*PROBLEM DETAILS*. Which lines in the rows below contain the string "angle"? Gather every one of them, treating uppercase and lowercase letters as distinct.

*SUPPLIED INFORMATION*.
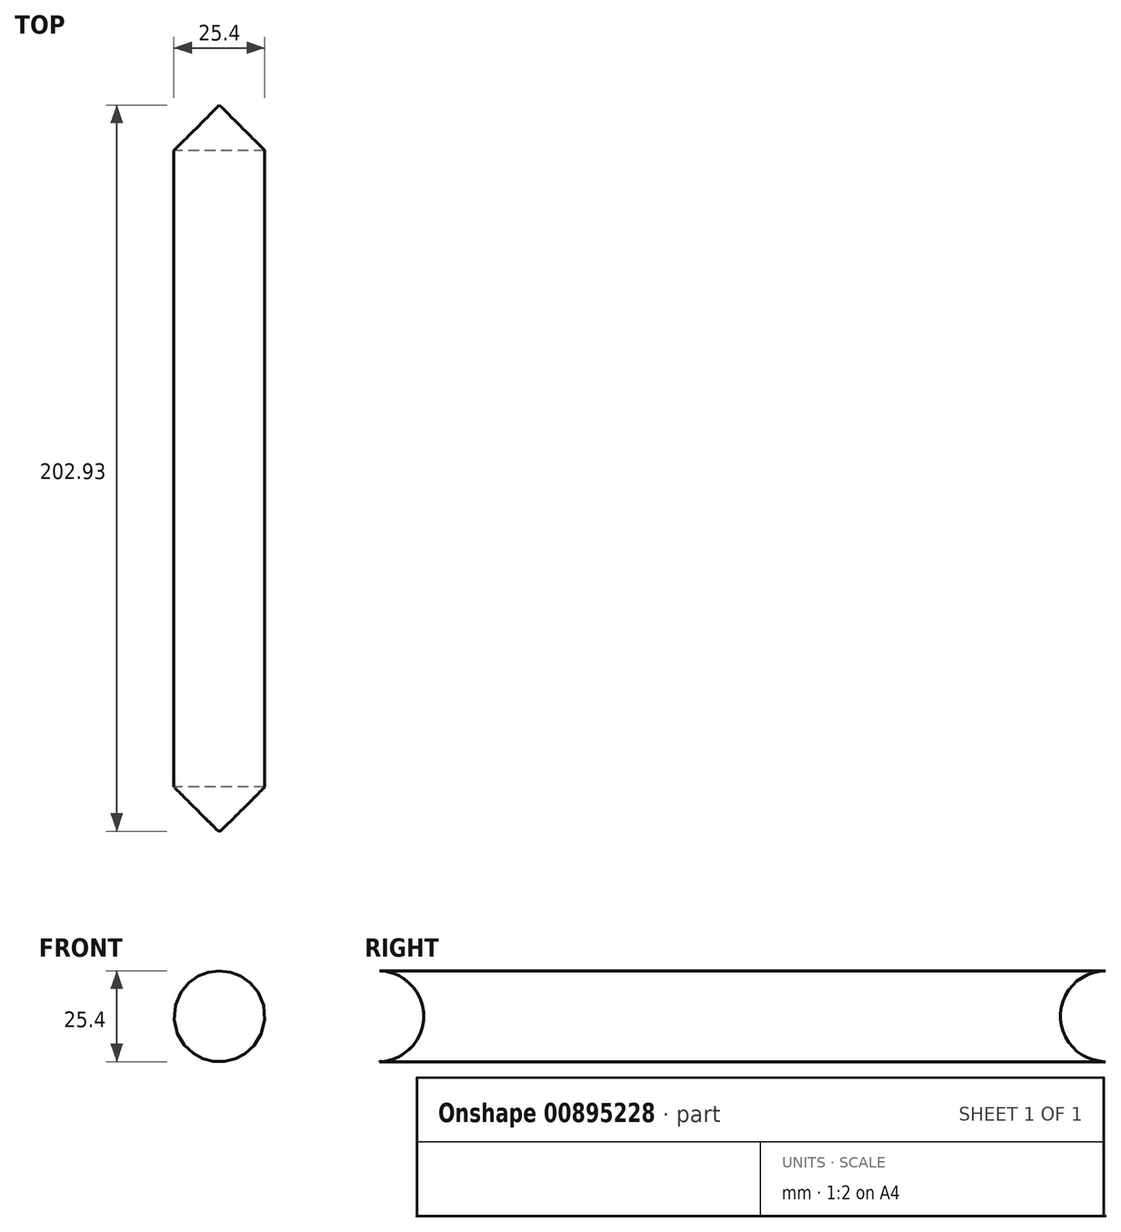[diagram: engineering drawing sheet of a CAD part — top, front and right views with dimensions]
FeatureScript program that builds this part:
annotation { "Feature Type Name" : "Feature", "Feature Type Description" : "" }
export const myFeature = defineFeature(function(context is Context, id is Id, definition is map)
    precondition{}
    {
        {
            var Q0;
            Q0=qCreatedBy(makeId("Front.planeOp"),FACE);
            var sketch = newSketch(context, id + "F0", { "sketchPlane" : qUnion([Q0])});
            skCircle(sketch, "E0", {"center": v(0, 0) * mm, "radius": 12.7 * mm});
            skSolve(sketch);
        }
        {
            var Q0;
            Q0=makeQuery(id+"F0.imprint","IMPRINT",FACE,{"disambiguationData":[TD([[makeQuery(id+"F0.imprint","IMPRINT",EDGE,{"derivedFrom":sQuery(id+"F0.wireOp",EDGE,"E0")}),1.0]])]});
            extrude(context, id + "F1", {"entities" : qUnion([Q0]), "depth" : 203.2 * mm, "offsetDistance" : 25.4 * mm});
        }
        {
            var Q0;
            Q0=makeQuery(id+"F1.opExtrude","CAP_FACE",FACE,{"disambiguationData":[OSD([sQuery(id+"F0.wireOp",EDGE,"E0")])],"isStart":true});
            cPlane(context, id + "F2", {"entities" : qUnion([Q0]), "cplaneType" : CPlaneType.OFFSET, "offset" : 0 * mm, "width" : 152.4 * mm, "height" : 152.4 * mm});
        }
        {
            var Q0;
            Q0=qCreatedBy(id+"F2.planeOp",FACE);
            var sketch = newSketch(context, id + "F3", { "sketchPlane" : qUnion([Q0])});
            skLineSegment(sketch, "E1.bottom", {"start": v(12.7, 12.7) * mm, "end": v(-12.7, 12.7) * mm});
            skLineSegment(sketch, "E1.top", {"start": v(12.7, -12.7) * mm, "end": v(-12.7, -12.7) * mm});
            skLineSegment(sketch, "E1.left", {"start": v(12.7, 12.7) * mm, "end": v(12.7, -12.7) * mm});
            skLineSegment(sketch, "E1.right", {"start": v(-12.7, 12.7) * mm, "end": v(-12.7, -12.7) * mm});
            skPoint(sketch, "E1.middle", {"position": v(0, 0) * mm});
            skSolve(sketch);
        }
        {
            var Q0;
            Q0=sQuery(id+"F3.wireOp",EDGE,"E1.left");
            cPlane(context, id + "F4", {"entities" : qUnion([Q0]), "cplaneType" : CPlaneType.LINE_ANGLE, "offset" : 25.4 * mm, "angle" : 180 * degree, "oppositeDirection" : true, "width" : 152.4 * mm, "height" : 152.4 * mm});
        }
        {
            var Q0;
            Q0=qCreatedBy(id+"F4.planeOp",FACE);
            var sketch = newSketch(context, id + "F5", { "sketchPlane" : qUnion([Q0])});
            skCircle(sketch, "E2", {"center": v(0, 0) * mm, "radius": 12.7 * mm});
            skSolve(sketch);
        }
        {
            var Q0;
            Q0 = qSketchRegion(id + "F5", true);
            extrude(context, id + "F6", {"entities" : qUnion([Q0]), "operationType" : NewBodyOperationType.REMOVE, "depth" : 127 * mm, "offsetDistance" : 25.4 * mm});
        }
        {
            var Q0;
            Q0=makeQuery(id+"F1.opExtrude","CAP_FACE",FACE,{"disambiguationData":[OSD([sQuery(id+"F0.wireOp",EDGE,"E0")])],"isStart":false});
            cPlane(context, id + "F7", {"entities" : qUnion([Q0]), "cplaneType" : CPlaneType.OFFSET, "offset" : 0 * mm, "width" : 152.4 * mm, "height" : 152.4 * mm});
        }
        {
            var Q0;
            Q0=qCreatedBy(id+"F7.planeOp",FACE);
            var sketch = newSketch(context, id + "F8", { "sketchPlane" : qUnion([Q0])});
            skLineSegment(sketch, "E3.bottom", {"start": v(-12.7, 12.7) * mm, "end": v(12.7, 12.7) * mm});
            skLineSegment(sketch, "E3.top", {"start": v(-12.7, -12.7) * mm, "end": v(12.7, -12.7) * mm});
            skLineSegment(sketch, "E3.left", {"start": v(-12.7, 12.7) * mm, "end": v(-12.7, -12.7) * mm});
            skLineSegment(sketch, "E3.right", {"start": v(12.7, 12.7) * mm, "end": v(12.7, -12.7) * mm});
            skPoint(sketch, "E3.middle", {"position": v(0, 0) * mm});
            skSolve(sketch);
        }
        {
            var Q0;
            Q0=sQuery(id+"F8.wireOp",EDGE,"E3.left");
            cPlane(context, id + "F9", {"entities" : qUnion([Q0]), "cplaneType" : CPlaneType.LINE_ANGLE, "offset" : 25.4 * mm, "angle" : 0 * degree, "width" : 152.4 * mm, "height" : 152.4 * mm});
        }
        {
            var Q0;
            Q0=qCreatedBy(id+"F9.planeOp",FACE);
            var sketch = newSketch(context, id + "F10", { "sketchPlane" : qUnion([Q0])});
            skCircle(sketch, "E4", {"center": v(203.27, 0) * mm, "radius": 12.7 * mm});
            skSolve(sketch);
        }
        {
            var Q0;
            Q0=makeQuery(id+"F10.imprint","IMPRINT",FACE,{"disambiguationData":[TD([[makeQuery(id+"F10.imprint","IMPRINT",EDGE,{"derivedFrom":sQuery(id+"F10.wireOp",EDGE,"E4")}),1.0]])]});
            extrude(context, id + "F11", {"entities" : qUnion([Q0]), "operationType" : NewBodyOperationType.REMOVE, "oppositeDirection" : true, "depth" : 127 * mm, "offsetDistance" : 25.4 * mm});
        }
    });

*OUTPUT OF THE EXERCISE*.
            cPlane(context, id + "F4", {"entities" : qUnion([Q0]), "cplaneType" : CPlaneType.LINE_ANGLE, "offset" : 25.4 * mm, "angle" : 180 * degree, "oppositeDirection" : true, "width" : 152.4 * mm, "height" : 152.4 * mm});
            cPlane(context, id + "F9", {"entities" : qUnion([Q0]), "cplaneType" : CPlaneType.LINE_ANGLE, "offset" : 25.4 * mm, "angle" : 0 * degree, "width" : 152.4 * mm, "height" : 152.4 * mm});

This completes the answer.